STEP FIVE: SHAKE YOUR BOOTY
Remember those caps you set aside? Time to restore them to their rightful place on top of the glass jugs. Take each jug, which now contains juice, yeast, sugar, and spices, turn it upside down and give it a good shake for about 30 seconds to a minute. You want to make sure all of the sugar and yeast is dissolved and the spices well incorporated throughout. Do your happy dance.
STEP SIX: SEAL AND STORE
Once everything is sufficiently shaken up, remove the caps once again. Now it’s time to assemble the airlocks that will allow the yeast to breath while it’s busy turning all that sugar in to delicious alcohol. Each of your rubber stoppers should have a hole in the center. Press the stem of each airlock down into this hole until there’s a strong seal.
Remove the perforated plastic lid that sits on the top of each air lock. Use a liquid measuring cup or pitcher to pour a small amount of water down into the airlock. There should be “max” lines on the two larger chambers of the airlock. Try to fill it up to those lines, but not over.

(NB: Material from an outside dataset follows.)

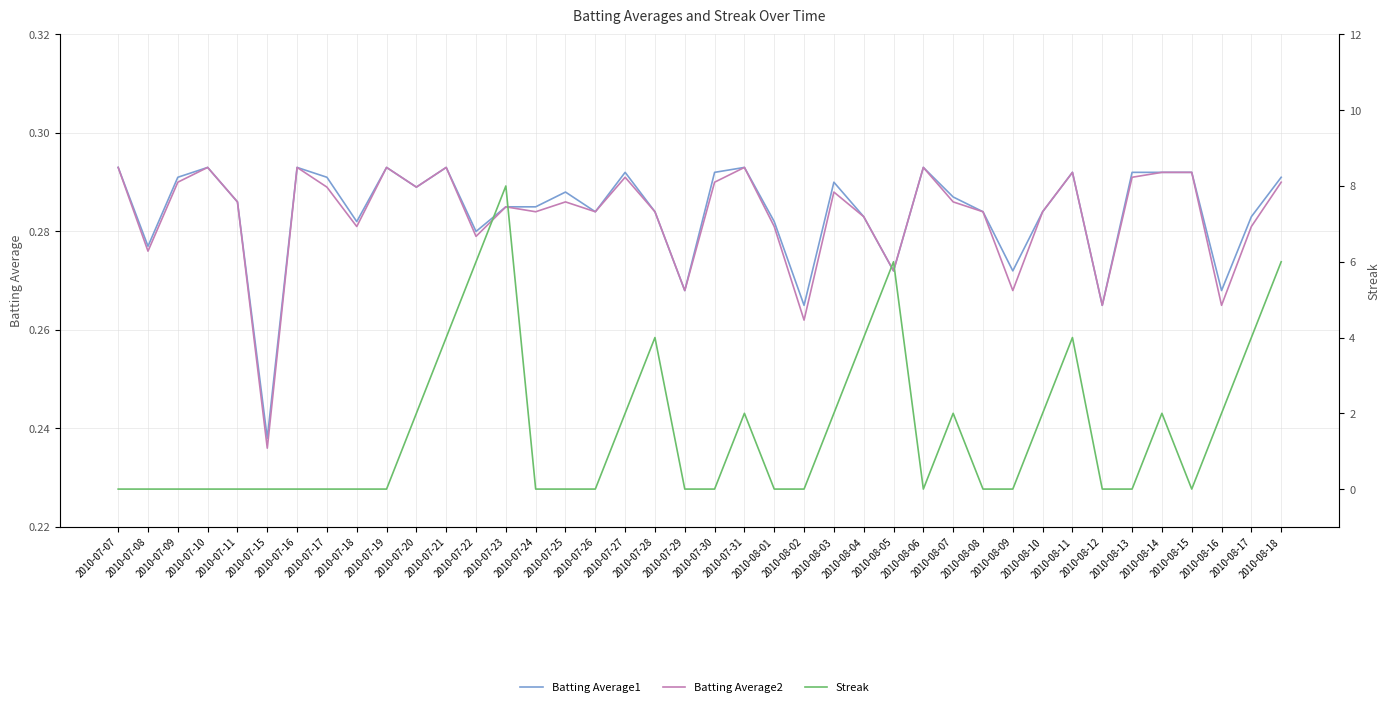

What are all the series names shown in the legend?

Batting Average1, Batting Average2, Streak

You want there to be enough water so that bugs and bad bacteria can’t get down into the jug, but not so much that it overflows once the yeast starts bubbling. Press each stopper/airlock combo down into the neck of one of your glass jugs. Replace the perforated plastic lid on top of the airlock. Voila! The easy bit is done. Now comes the hard part: waiting.
Find a cool, dry, and preferably dark spot in your house to store the jugs while they ferment. Ideally, they should be kept between 50 and 65 degrees, but a few degrees in either direction shouldn’t matter too much. We stored ours in a linen closet. If you’re worried about the cider getting too warm, wrap them up in some damp bath towels and aim a floor fan directly at them. Re-dampen the towels as needed.

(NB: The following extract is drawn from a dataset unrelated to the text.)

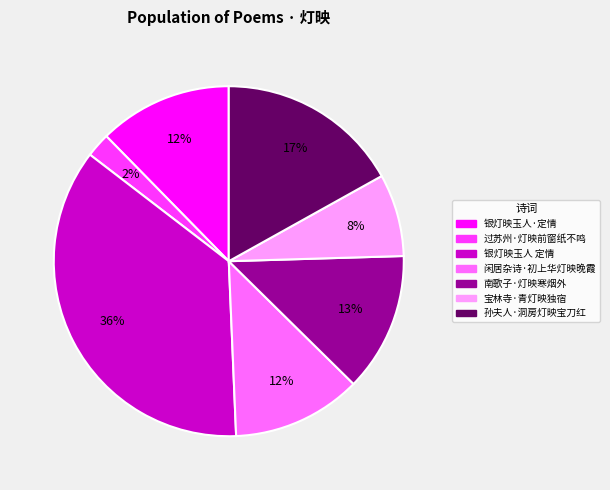

True or false: 过苏州·灯映前窗纸不鸣 accounts for 2% of the total.

True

For delicious apfelwein, wait at least a full week before taking a taste. Remove the airlock and stopper, and use a turkey baster to extract some of the brew. If it tastes too dry or yeasty for your liking, replace the stopper and let it age another week. Once you’ve arrived at the taste you like, put the jugs in the fridge for 2-3 days to “crash” the yeast. Transfer the liquid carefully to another container, being carefully not to disturb the sediment that will have gathered on the bottom of the jug. Rinse out the yeast, and transfer the cider back to the original container. Now the cider can safely hang out for awhile: it can be bottled if you want to buy the appropriate equipment, or aged for months in the glass jugs.